Sanjay Sarma is CEO, President and Dean of the Asia School of Business, and a professor of engineering and the Sloan School of Management at MIT. Sarma was one of the founders of the Auto-ID Center at MIT, which, along with a number of partner companies and its "spin-off", EPCglobal, developed the technical concepts and standards of modern RFID. He also chaired the Auto-ID Research Council consisting of 6 labs worldwide, which he helped set up. Today, the suite of standards developed by the Auto-ID Center, commonly referred to as the EPC, are being used by over a thousand companies on five continents.
Sarma serves as chairman of EPCglobal, the worldwide standards body he helped create. Between 2004 and 2006, Sarma took a leave of absence from MIT to found the software company OATSystems, which was acquired by Checkpoint Systems (NYSE:CKP) in 2008. He is a consultant and board-member at several companies, and also serves as a permanent guest of the board of GS1 and a member of the board of governors of GS1US. He also served on the board of Hochschild Mining (LON: HOC), and was involved in the IPO of the spinout, Aclara Resources (TSE:ARA). He serves on the board of the AI company Rekor Systems (NASDAQ: REKR). He has also serves on the boards, founded or advises several companies including Cleanlab (an AI startup), Alsym (a battery startup), IFM Investors and Jimco.Sarma is an expert on digital transformation, and has researched, led, written about and spoken on projects related to RFID, IoT, sensors, autonomy, AI, AR, VR, 5G and the philosophy and ethics of technology and innovation. He is widely considered one of the progenitors of modern RFID systems and the field of IoT. He has also done significant work on the future of work and national and intergovernmental policies.

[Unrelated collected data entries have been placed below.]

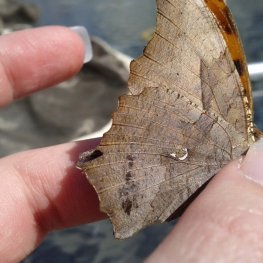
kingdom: Animalia
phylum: Arthropoda
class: Insecta
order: Lepidoptera
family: Nymphalidae
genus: Polygonia
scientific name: Polygonia interrogationis
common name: Question Mark
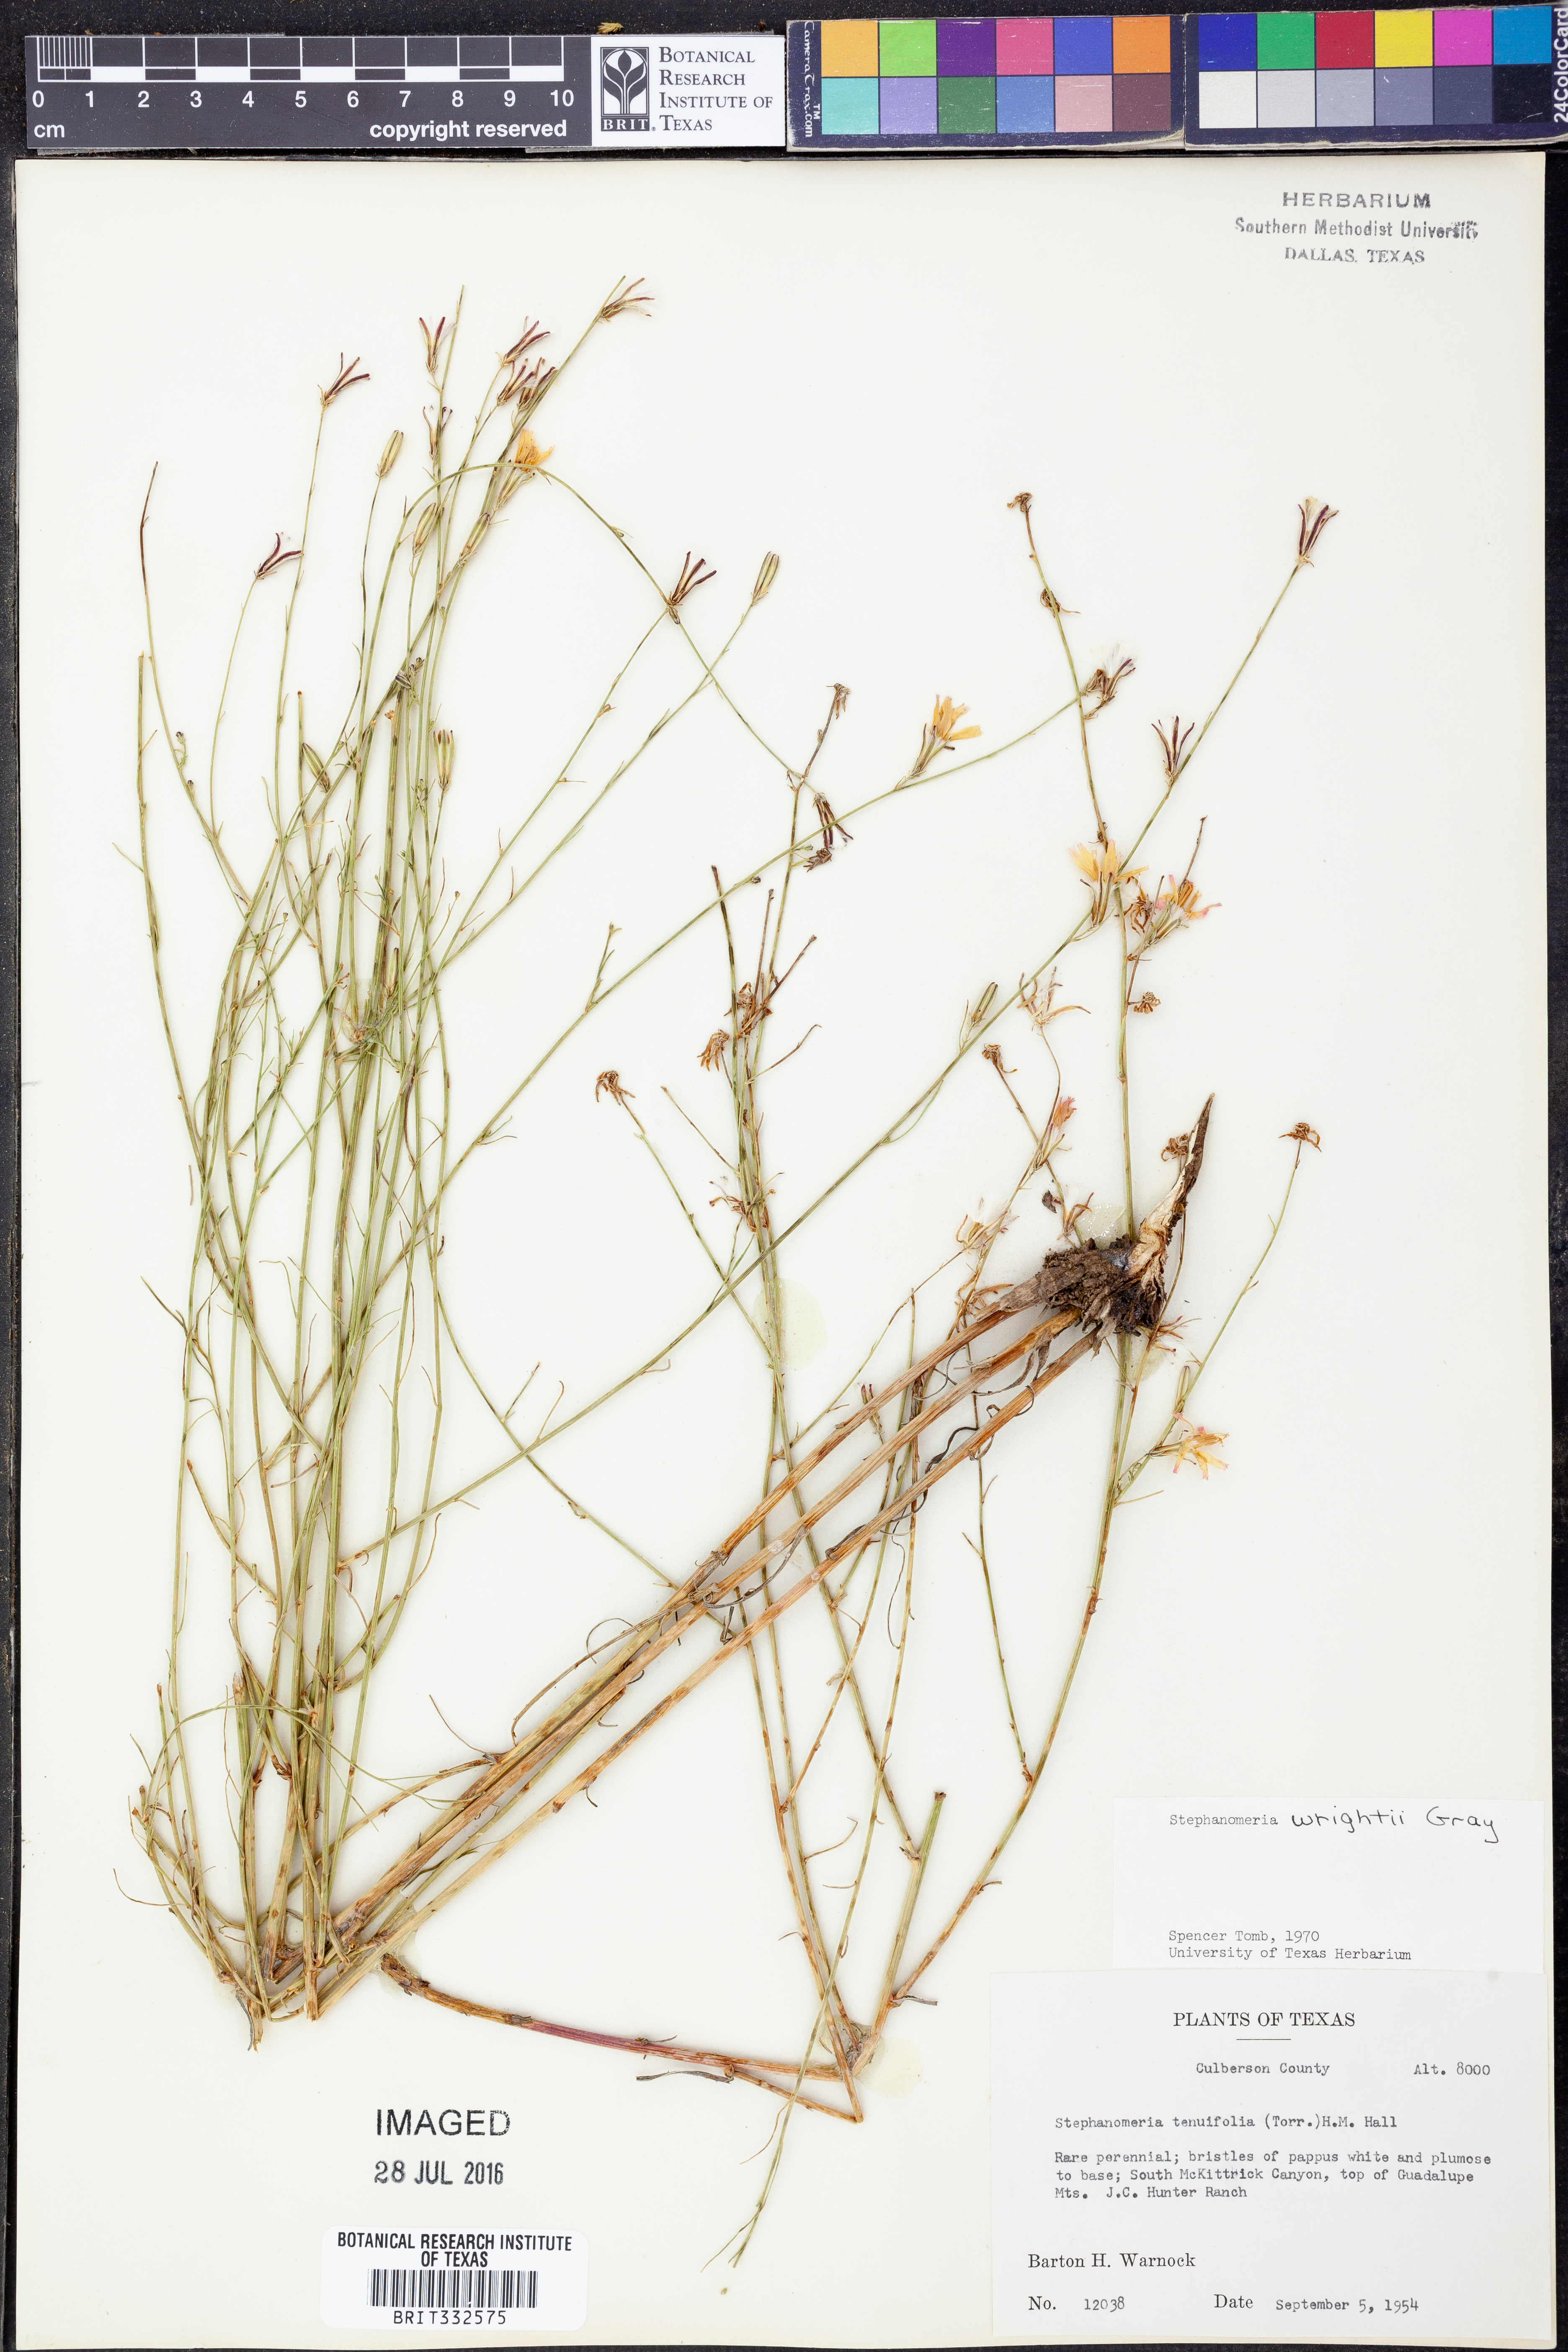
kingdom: Plantae
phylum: Tracheophyta
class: Magnoliopsida
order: Asterales
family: Asteraceae
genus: Stephanomeria
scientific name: Stephanomeria tenuifolia
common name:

Sarma received his Bachelors from the Indian Institute of Technology, his Masters from Carnegie Mellon University and his PhD from the University of California at Berkeley. In between degrees, Sarma worked at Schlumberger Oilfield Services in Aberdeen, UK. Sarma's Masters thesis was in the area of operations research, and his PhD was in the area of automation. His current research projects are in the areas of RFID, sensors, IoT, AI and energy, especially applied to batteries, transportation and sustainability. He has over 150 publications in computational geometry, manufacturing, CAD, RFID, signal processing, security, sensors and automotive systems. He is one of the key author's of India's Aadhaar unique ID system which underlies its digital ecosystem.Sarma's research has been recognized with several best paper awards.
He is a recipient of the MIT MacVicar Fellowship, National Science Foundation CAREER Award, the Daniel and Fort Flowers Chair at MIT, the Den Hartog Award for Excellence in Teaching, the Keenan Award for innovations in undergraduate education, the New England Business and Technology Award, and the MIT Global Indus Award. He was selected on 2003's Business Week ebiz 25, Fast Company Magazine's Fast Fifty and the RFID Journal's Special Achievement Award. Between 2010 and 2012, Sarma helped establish a new university in Singapore called the Singapore University of Technology and Design (SUTD). Since 2012, he served as the first Director of Digital Learning at MIT and the VP of Open Learning there. His Office, the Open Learning, oversaw MIT’s Open CourseWare project and the development of MIT’s pioneering Massive Open Online Courses (MOOC’s), MicroMasters, the MIT Integrated Learning Initiative, the Jameel World Education Lab, MIT xPro and Horizon. Sarma also served on the board of edX, the global online education provider.